Aim of the exercise. Please print the entries below exactly, from the line with "itica-de-privacidad/" through the line with "пресса была и остаётся важным", including both of those lines and leaving out all others.

--- Source information Enclosed Below ---

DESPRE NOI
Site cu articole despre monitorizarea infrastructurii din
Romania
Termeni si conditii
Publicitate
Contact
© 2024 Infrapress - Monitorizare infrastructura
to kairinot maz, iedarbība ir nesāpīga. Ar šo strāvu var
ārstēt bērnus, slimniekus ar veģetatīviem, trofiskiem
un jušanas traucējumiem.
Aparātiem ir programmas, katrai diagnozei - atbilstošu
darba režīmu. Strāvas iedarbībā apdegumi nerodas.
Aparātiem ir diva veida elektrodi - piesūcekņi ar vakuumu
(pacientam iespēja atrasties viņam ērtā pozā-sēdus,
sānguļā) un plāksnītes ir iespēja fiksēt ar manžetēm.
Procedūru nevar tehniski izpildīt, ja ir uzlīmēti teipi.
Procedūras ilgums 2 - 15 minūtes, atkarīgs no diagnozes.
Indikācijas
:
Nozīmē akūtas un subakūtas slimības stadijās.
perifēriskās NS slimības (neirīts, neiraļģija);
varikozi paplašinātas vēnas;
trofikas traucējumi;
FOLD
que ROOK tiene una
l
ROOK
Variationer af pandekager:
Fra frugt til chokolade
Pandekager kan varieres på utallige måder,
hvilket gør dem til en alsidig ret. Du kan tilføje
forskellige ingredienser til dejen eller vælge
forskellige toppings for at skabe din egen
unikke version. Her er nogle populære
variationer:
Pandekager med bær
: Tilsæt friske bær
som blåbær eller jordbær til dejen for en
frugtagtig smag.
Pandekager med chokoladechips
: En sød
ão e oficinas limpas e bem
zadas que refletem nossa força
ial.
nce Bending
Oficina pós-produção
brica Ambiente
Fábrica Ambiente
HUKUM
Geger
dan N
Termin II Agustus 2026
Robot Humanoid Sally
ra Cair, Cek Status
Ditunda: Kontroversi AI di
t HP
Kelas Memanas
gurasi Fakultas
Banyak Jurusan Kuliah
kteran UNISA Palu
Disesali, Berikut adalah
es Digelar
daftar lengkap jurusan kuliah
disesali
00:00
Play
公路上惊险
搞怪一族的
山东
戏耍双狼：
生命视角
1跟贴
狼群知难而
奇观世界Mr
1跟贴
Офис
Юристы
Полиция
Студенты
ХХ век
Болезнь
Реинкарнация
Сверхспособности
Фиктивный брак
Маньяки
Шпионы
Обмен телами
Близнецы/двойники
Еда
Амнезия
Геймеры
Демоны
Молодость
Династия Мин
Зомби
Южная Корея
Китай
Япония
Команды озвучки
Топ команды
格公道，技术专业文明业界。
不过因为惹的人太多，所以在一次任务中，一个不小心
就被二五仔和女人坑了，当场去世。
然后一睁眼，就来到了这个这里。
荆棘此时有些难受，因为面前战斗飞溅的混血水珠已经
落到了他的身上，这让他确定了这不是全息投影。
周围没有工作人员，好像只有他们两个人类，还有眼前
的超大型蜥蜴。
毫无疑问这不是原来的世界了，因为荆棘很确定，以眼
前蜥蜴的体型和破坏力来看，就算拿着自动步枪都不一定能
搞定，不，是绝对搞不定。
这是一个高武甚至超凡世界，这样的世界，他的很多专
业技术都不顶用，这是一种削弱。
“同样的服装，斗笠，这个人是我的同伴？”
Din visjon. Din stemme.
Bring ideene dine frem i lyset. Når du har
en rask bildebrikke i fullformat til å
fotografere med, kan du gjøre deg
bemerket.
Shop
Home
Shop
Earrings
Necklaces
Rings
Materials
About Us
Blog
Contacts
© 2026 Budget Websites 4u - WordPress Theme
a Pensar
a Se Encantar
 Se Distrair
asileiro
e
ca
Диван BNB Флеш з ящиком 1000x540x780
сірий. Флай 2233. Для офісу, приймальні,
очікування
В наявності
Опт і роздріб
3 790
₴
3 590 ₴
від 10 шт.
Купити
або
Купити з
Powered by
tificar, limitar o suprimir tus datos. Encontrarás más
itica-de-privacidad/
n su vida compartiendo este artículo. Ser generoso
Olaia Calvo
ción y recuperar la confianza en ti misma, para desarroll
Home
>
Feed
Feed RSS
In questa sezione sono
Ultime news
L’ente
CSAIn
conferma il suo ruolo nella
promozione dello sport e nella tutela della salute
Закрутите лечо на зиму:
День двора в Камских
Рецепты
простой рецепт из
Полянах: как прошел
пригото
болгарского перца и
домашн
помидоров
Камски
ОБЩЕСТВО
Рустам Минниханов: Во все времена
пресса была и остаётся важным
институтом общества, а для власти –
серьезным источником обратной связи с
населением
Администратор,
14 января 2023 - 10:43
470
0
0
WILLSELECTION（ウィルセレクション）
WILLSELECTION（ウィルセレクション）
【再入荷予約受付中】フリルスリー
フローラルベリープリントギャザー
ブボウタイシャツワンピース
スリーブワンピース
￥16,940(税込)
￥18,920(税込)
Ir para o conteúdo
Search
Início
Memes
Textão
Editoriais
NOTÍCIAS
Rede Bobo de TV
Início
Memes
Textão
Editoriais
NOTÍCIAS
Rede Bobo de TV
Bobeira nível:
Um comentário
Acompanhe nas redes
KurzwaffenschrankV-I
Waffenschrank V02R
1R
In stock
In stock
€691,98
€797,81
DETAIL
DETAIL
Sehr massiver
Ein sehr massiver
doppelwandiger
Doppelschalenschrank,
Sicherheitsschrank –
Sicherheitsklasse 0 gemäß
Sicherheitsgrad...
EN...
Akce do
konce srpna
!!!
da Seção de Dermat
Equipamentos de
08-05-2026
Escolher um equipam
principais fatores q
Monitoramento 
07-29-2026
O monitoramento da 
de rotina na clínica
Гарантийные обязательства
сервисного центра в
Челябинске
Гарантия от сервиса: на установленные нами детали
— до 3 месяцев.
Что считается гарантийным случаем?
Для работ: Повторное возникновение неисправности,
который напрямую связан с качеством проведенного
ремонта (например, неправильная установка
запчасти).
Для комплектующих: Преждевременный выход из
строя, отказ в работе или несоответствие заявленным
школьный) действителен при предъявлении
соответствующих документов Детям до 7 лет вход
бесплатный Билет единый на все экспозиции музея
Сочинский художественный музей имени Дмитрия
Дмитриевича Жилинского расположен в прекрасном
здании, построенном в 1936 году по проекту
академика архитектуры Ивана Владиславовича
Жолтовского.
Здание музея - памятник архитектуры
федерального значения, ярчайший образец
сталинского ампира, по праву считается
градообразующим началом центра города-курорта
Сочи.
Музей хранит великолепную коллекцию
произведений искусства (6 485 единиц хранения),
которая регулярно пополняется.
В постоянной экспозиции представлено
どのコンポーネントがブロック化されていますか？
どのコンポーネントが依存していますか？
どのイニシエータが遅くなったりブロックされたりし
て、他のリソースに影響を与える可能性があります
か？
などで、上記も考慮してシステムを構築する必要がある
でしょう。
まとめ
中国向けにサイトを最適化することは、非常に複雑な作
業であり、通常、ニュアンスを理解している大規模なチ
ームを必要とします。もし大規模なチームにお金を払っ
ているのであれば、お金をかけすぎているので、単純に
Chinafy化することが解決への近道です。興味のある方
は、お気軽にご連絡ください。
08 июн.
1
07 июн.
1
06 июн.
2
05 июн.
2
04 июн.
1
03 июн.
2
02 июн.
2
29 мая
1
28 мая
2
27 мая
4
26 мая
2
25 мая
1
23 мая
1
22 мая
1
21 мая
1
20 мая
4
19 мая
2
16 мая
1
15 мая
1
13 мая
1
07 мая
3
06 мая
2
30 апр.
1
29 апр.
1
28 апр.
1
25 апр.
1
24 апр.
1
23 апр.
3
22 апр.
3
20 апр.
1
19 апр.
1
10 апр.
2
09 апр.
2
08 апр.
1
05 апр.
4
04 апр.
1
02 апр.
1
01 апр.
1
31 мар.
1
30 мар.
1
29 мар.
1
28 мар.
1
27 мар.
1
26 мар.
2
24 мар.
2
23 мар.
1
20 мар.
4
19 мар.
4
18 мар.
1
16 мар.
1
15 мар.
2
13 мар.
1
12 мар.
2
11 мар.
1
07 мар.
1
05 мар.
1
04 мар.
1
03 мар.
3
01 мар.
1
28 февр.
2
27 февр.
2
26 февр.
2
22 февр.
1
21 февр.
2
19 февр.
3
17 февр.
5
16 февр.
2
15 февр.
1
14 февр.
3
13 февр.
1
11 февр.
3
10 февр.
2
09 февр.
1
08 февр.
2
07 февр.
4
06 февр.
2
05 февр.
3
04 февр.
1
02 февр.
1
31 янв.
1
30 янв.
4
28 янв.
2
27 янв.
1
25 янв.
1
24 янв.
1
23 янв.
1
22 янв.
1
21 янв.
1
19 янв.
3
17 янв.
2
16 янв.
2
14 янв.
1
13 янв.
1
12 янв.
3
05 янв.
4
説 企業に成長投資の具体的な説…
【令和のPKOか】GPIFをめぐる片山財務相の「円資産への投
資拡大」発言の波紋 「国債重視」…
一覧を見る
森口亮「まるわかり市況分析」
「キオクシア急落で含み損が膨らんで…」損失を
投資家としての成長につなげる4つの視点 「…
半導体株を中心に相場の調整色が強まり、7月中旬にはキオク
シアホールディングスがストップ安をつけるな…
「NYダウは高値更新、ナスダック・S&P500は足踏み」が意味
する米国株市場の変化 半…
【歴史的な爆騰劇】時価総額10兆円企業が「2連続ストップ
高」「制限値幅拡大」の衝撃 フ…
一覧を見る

--- End of Enclosed Source information ---

Exercise result.
itica-de-privacidad/
n su vida compartiendo este artículo. Ser generoso
Olaia Calvo
ción y recuperar la confianza en ti misma, para desarroll
Home
>
Feed
Feed RSS
In questa sezione sono
Ultime news
L’ente
CSAIn
conferma il suo ruolo nella
promozione dello sport e nella tutela della salute
Закрутите лечо на зиму:
День двора в Камских
Рецепты
простой рецепт из
Полянах: как прошел
пригото
болгарского перца и
домашн
помидоров
Камски
ОБЩЕСТВО
Рустам Минниханов: Во все времена
пресса была и остаётся важным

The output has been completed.